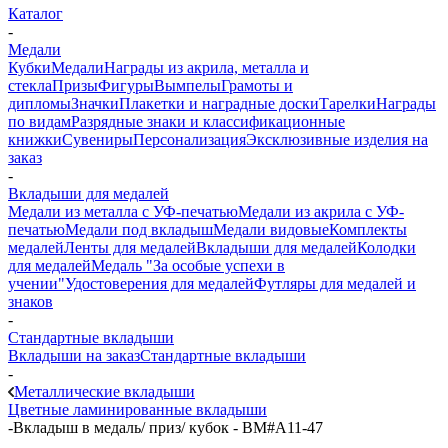
Каталог
-
Медали
Кубки
Медали
Награды из акрила, металла и
стекла
Призы
Фигуры
Вымпелы
Грамоты и
дипломы
Значки
Плакетки и наградные доски
Тарелки
Награды
по видам
Разрядные знаки и классификационные
книжки
Сувениры
Персонализация
Эксклюзивные изделия на
заказ
-
Вкладыши для медалей
Медали из металла с УФ-печатью
Медали из акрила с УФ-
печатью
Медали под вкладыш
Медали видовые
Комплекты
медалей
Ленты для медалей
Вкладыши для медалей
Колодки
для медалей
Медаль "За особые успехи в
учении"
Удостоверения для медалей
Футляры для медалей и
знаков
-
Стандартные вкладыши
Вкладыши на заказ
Стандартные вкладыши
-
Металлические вкладыши
Цветные ламинированные вкладыши
-
Вкладыш в медаль/ приз/ кубок - BM#A11-47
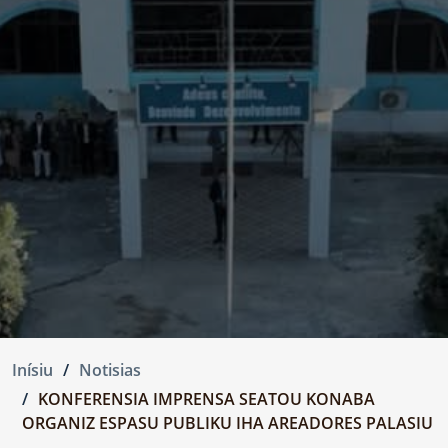
Inísiu
Notisias
KONFERENSIA IMPRENSA SEATOU KONABA
ORGANIZ ESPASU PUBLIKU IHA AREADORES PALASIU
...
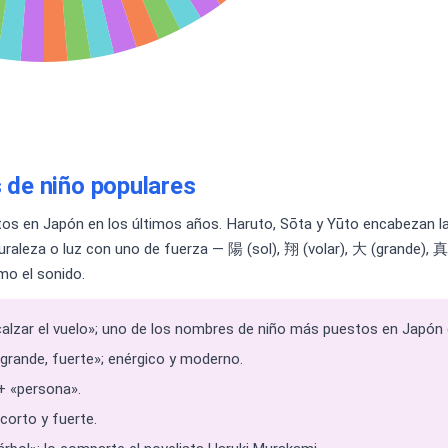
de niño populares
s en Japón en los últimos años. Haruto, Sōta y Yūto encabezan la
uraleza o luz con uno de fuerza — 陽 (sol), 翔 (volar), 大 (grande),
mo el sonido.
 «alzar el vuelo»; uno de los nombres de niño más puestos en Japón 
grande, fuerte»; enérgico y moderno.
+ «persona».
 corto y fuerte.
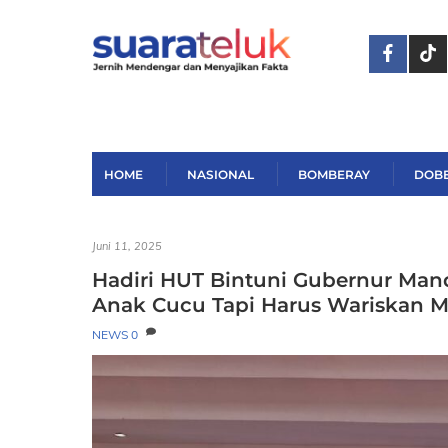
Skip
to
content
HOME
NASIONAL
BOMBERAY
DOB
Juni 11, 2025
Hadiri HUT Bintuni Gubernur Man
Anak Cucu Tapi Harus Wariskan Ma
NEWS
0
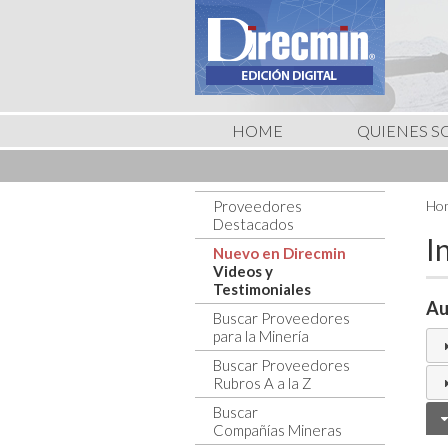
HOME
QUIENES 
Proveedores
Hom
Destacados
I
Nuevo en Direcmin
Videos y
Testimoniales
Au
Buscar Proveedores
para la Minería
Buscar Proveedores
Rubros A a la Z
Buscar
Compañías Mineras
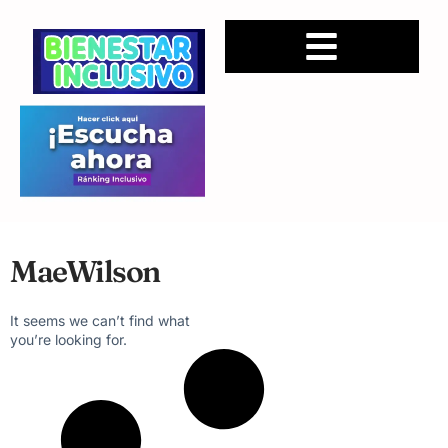
MaeWilson
It seems we can’t find what
you’re looking for.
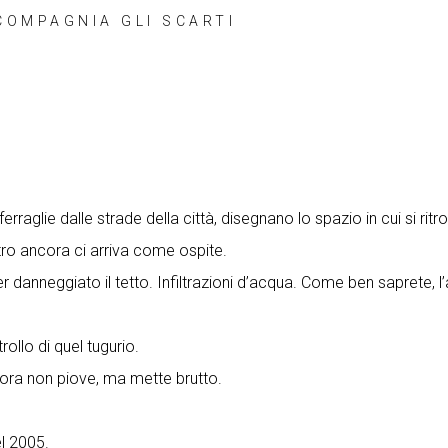
COMPAGNIA GLI SCARTI
rraglie dalle strade della città, disegnano lo spazio in cui si rit
’altro ancora ci arriva come ospite.
r danneggiato il tetto. Infiltrazioni d’acqua. Come ben saprete,
ollo di quel tugurio.
er ora non piove, ma mette brutto.
el 2005.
#####
Can you repeat the entries, beginning at the line that has "COMPAGNIA GLI SCARTI" and stopping after the last entry, with "tetto" replaced by "soffitto" and nothing else changed?

* _Output for this exercise_:
COMPAGNIA GLI SCARTI
rraglie dalle strade della città, disegnano lo spazio in cui si rit
’altro ancora ci arriva come ospite.
r danneggiato il soffitto. Infiltrazioni d’acqua. Come ben saprete,
ollo di quel tugurio.
er ora non piove, ma mette brutto.
el 2005.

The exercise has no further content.